Three-Tiered Cache Design

The performance of our RPC layer comes from a novel three-tiered state caching hierarchy, where each tier serves a distinct role in the state lifecycle — from optimistic pre-confirmation state all the way down to durable on-disk persistence.Tier 1 — Flashblocks state cache (optimistic accumulation). The FlashblockStateCache is the outermost and fastest-moving overlay on the canonical chainstate. It maintains two categories of state that run ahead of the canonical chain tip:

  • Pending cache: The current in-progress pending block being built on the sequencer. As each flashblock arrives (FB0, FB1, FB2…), the FlashblockSequenceValidator incrementally executes the accumulated sequence. RPC queries using the pending tag read directly from this cache. Note that the sparse trie state is revealed but state root calculation is skipped for intermediate flashblocks to minimize latency and is only computed on full sequences.

  • Confirm cache: In-memory caching overlay of executed confirmed block states that have been fully executed and state-root-verified, but are still ahead of the canonical chain. RPC queries using the latest tag read from this cache state, allowing the RPC node flashblocks state sync to be decoupled from the Reth engine canonical chainstate.

Tier 2 — Reth engine canonical chainstate (in-memory). This is Reth's standard engine tree state — the in-memory representation of the canonical chain. The flashblocks state cache is also flushed on new canonical updates once the default sync catches up.Tier 3 — Persisted chainstate (on-disk database). This is Reth's underlying database layer (MDBX), managed by Reth's engine persistence handle (no change here from the underlying Reth node). RPC sync flow — (flashblocks ahead, canonical behind)

  1. Flashblock deltas arrive via WebSocket stream → FlashblocksRpcService accumulates raw payloads in the RawFlashblocksCache and enqueues build arguments into the ExecutionTaskQueue.

  2. Incremental execution: The FlashblockSequenceValidator consumes from the task queue. Flashblocks sequences are validated with the Reth payload processor, which includes:

    1. Optimistic parallel pre-warming of account states from incoming delta transactions

    2. Incrementally revealing multiproofs and updating the sparse trie on hashed state updates

    3. Executing delta transactions and updating pending state, without state root calculation

  3. Sequence completion: On sequence end, the validator computes the full state root by resolving the state root task on the sparse trie pipeline, and computing the state root using the highly optimized sparse trie cache. The completed block is promoted from pending to the confirm cache.
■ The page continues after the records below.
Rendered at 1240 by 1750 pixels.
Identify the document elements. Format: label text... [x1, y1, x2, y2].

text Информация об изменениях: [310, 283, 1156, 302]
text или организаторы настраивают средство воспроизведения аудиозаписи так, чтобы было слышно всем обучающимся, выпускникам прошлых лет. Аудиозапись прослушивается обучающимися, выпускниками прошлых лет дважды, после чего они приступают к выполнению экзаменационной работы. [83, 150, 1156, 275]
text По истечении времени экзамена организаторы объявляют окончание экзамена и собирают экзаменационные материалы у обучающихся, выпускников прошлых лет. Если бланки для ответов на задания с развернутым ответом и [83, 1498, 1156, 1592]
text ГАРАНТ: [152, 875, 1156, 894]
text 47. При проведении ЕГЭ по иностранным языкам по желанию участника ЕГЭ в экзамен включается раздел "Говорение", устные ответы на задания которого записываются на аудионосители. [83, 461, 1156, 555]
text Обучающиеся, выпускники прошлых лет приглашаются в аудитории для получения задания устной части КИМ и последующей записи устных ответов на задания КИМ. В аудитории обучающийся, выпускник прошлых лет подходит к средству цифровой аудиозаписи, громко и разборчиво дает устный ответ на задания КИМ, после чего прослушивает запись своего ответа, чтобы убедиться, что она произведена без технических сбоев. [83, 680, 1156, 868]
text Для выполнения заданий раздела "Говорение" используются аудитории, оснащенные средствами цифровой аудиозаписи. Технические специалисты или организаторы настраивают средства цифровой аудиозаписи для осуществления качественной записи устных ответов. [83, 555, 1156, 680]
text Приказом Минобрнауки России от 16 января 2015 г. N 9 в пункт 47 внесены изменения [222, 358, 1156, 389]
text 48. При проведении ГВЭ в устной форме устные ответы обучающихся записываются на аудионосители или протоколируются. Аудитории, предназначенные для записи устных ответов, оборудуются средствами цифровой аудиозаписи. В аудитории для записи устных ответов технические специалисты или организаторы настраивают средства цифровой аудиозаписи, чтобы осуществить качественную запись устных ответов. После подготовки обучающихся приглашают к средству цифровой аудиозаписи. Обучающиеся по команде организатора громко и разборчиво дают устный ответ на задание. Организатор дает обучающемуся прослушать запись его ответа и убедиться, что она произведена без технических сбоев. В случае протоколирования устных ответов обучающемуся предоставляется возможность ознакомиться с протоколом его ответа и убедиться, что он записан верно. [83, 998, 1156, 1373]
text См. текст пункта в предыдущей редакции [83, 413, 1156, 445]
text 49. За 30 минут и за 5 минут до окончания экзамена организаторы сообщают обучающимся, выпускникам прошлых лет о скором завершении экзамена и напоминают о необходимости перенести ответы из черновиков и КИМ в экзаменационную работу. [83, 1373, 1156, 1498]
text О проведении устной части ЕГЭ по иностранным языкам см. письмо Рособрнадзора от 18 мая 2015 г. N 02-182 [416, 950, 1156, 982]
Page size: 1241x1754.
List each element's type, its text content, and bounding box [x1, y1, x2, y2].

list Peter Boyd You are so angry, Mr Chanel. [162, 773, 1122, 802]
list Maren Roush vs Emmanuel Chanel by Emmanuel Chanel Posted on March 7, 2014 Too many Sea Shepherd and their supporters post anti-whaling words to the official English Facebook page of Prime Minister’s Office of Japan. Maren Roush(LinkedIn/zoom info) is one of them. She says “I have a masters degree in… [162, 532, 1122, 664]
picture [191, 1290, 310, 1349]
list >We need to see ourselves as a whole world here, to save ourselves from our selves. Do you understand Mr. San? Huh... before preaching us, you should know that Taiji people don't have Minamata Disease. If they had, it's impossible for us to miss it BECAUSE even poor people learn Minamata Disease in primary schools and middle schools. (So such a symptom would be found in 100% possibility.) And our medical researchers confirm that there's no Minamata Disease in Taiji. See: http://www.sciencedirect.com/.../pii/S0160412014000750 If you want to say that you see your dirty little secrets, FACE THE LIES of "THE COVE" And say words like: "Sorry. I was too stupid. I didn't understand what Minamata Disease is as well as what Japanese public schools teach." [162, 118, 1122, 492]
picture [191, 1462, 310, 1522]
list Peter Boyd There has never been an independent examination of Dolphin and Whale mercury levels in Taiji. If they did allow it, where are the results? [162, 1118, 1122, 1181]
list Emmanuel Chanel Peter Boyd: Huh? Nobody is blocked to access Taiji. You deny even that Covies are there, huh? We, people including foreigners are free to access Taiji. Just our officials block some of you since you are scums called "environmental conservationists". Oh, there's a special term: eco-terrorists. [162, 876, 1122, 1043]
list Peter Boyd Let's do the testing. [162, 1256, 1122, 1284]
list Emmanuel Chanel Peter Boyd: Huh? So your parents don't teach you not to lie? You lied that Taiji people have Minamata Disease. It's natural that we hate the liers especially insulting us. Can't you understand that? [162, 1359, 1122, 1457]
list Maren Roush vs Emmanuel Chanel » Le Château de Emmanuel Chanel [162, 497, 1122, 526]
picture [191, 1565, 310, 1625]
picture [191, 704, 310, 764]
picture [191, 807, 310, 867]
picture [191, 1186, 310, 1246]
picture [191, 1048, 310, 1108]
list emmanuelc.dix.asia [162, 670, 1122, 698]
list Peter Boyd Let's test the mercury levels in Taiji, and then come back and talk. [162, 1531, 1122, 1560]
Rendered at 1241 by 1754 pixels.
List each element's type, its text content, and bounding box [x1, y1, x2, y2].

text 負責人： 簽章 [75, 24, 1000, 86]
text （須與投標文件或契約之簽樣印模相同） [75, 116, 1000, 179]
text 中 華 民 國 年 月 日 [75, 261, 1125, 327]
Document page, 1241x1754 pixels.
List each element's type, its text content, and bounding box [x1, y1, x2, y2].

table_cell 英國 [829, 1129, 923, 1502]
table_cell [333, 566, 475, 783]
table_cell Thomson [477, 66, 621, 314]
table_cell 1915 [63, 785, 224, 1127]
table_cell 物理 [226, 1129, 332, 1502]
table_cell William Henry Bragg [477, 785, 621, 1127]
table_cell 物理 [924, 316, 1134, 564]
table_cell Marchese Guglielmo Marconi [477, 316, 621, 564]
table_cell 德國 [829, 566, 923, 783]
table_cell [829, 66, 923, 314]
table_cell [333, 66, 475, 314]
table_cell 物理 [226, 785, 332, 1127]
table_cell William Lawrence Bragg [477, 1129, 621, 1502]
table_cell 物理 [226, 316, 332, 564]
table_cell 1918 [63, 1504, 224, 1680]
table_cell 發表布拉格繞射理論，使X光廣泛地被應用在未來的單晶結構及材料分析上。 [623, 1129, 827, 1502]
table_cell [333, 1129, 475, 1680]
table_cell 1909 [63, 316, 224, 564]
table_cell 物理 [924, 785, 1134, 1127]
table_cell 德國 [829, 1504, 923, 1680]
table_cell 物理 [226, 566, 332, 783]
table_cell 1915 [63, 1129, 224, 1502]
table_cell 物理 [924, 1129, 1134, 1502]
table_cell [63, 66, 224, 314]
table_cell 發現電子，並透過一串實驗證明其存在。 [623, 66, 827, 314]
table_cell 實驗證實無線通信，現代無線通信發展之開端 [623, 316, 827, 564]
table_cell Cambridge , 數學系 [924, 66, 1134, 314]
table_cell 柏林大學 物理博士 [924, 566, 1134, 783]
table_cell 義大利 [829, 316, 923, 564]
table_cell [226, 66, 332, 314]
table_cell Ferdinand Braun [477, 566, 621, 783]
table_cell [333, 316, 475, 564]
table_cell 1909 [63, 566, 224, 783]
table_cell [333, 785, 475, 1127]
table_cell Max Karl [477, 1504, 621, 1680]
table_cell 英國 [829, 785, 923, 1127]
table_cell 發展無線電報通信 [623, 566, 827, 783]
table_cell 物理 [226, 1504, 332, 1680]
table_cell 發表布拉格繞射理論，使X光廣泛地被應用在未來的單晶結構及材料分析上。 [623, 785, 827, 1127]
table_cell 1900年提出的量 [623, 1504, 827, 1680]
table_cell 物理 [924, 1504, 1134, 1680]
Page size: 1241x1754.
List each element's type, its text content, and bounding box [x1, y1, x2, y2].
  4. Engine cache hit: When the consensus layer sends engine_newPayload, the XlayerEngineValidator checks the flashblock state cache and skips payload re-validation entirely of already validated blocks. The canonical chain advances.

  5. Canonical eviction: handle_canonical_block manages the flashblocks state cache and evicts confirm cache entries once the canonical chainstate reaches that block height.

  6. Persistence flush: The engine tree flushes the newly canonical block state to Tier 3's on-disk database.

What's Next

  1. Flashblocks access list support (EIP 7928): fBAL is already supported on xlayer-builder in development. We intend to further optimize the flashblocks RPC sync to use fBAL for parallel transaction execution validation.

  2. Sparse trie cache support on xlayer-builder: To further optimize the X Layer sequencer overall chain throughput.

Flashblocks on X Layer represent a fundamental step toward making onchain interactions feel instant. By rethinking the default architecture and building purpose-fit infrastructure, we've achieved latencies that unlock entirely new categories of onchain applications — from real-time trading to interactive gaming to instant payments.